At WordCamp US, Tracy turned to me and said “I want to do something about the actors on our site.”
Her idea was that, based on the traffic on our sites, people wanted to know a little more about the actors. The way I’d built out the site, you could get a list of all of an actor’s characters, but you couldn’t really get at everything. Tracy explained to me what people were searching for (actors who were queer, or not) and I mulled over the possibilities, sketching out three solutions.
1. Facet and Smart PHP
We originally added in actors as a plain-text field, saved as an array, for all names associated with a character. In using this, with FacetWP, it was trivial to look for all characters played by Ali Liebert. We also already had in a repeatable field, so we could put the ‘most prominent’ actor on top (see “Sara Lance”).
However what was not trivial was the idea of identifying if an actor was queer. You see some characters have multiple actors, and while today all are either queer or not, one day they may not be. I pointed this out to Tracy using the Sara Lance conundrum and Tracy cried ‘Whhhyyyyyyyy?’ and lay down on the floor.
2. Taxonomies
Characters already have a bunch of custom taxonomies, and I considered extending that to a new taxonomy for actors. That would immediately provide organizations, and adding new actors is easy on the fly. With auto-complete, we could get away from the drama of my inability to spell names (or autocorrect’s inability to believe me that in this case, I is before C).
But… Taxonomies lack extendability. Even with a mess of custom meta added in for featured images, we wouldn’t have an ‘easy’ way to track all trans actors. And we wouldn’t have enough of a future.
3. Custom Post Types
This is what we actually decided to use. A custom page for each actor. We added in two new taxonomies for actor gender identity and sexual orientation, which are then used to determine if the actor is queer or not. It gives us the most control and extendability of the choices, and the nice permalink.
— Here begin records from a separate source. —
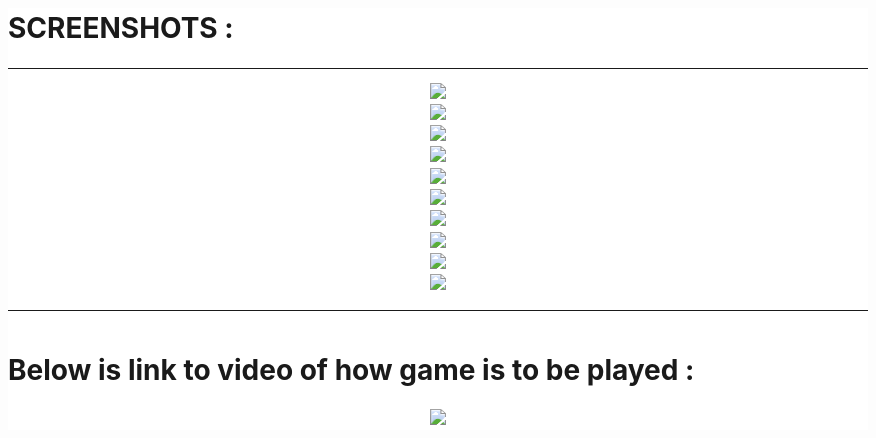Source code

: # SCREENSHOTS :

****

<p align="center">
  <img width = 1000 src="Images/1.jpg" /><br>
  <img width = 1000 src="Images/2.jpg" /><br>
  <img width = 1000 src="Images/3.jpg" /><br>
  <img width = 1000 src="Images/4.jpg" /><br>
  <img width = 1000 src="Images/5.jpg" /><br>
  <img width = 1000 src="Images/6.jpg" /><br>
  <img width = 1000 src="Images/7.jpg" /><br>
  <img width = 1000 src="Images/8.jpg" /><br>
  <img width = 1000 src="Images/9.jpg" /><br>
  <img width = 1000 src="Images/10.jpg" /><br>
</p>

****

# Below is link to video of how game is to be played :
<p align="center">
  <img src="Images/sample_video.gif" /><br>
</p>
There are two significant downsides to this. First, you have to add in a page for the actor before you add in the character page. Second, I had to ‘reproduce’ a loop to list all the characters played by an actor. However I was reusing the same logic as I do for shows which made it easier than it might have been.
What It Means
Understanding and predicting an unknown future is hard. It’s near impossible. You have to guess what you want things to be, and as I have said many times with the building out of LezWatchTV, you must be alright with being wrong.